D) Un docteur trouve un thème de leçon, un thème à divisions rigoureuses, et pleines de choses: Finis, intra et extra. - Extra, quanto perfectior, tanto plurium. - Intra, quanto perfectior, tanto pauciorum. Forma, intra et extra. Intra, quanto perfectior, tanto pauciorum. Extra, plurium, etc. ». Belle leçon à développer. Elle se trouve ajoutée aux listes A, B, C, qui elles ne renferment que des sujets sans liens d'idée ni de mots. De qui est le projet de leçon ? Que vient-il faire dans la collection?

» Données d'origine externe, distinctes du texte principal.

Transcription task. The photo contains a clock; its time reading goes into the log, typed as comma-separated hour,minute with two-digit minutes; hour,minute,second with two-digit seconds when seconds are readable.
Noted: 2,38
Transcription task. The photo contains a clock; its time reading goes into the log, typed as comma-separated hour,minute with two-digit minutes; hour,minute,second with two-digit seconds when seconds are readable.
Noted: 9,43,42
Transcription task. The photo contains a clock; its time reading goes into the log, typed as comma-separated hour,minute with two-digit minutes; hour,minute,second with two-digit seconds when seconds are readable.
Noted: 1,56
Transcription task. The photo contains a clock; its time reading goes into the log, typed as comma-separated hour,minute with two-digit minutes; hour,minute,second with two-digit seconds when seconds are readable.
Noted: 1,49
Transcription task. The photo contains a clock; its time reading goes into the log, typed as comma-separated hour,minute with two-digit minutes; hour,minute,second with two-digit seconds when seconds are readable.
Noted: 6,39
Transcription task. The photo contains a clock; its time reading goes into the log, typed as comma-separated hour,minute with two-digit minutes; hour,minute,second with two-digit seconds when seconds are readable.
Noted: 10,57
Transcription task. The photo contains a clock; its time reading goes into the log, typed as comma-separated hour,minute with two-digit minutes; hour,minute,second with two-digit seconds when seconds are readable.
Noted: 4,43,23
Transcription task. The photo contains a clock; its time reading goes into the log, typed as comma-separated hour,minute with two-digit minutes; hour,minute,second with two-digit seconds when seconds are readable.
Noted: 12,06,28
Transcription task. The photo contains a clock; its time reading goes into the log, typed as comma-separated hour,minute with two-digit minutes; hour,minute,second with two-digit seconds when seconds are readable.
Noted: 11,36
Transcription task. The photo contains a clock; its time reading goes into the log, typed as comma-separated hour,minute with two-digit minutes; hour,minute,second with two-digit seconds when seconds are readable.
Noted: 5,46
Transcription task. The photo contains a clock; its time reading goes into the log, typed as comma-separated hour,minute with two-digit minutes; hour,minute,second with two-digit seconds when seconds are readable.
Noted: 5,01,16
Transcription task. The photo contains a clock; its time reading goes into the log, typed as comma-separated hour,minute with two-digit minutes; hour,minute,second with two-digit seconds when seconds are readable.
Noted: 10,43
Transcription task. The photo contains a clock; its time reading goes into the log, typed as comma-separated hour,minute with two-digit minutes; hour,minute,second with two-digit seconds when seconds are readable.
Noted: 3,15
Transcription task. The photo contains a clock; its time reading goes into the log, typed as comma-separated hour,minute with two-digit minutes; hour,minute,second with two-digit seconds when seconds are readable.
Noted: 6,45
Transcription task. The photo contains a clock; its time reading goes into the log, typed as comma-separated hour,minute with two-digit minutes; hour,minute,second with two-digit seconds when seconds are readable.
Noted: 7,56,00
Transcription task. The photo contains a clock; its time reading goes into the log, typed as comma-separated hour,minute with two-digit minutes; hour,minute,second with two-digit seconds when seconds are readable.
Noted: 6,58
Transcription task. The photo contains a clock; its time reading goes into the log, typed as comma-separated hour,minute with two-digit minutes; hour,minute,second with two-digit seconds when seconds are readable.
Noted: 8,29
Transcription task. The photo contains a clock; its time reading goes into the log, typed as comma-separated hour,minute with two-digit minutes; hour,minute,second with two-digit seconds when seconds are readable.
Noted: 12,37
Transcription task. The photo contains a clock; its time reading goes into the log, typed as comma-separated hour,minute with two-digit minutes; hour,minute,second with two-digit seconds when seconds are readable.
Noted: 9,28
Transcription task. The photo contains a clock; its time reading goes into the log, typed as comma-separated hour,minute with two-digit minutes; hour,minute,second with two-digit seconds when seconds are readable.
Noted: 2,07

Qui l'a rangé tout près de colonnes entières de textes découpés, sans plus, dans Aristote? L'on trouve tout cela dans les Theoremata. Et de là suit-il que les XXIII chapitres, ou même un seul soit

sorti de la plume de Scot, de Scot voulant composer l'ouvrage que les éditeurs Maurice, Cavellus et Wadding nous présentent, sous le titre Scoti Theoremata, comme un arsenal de dialectique, où chaque mot est pesé méticuleusement à sa valeur exacte, alors que, oublieux de ce qu'ils avaient dit, naïvement ils déclarèrent que l'auteur de si profondes pensées aurait eu grand peine à s'y reconnaître, tant elles se trouvent les unes avec les autres en confusion, et même en contradiction!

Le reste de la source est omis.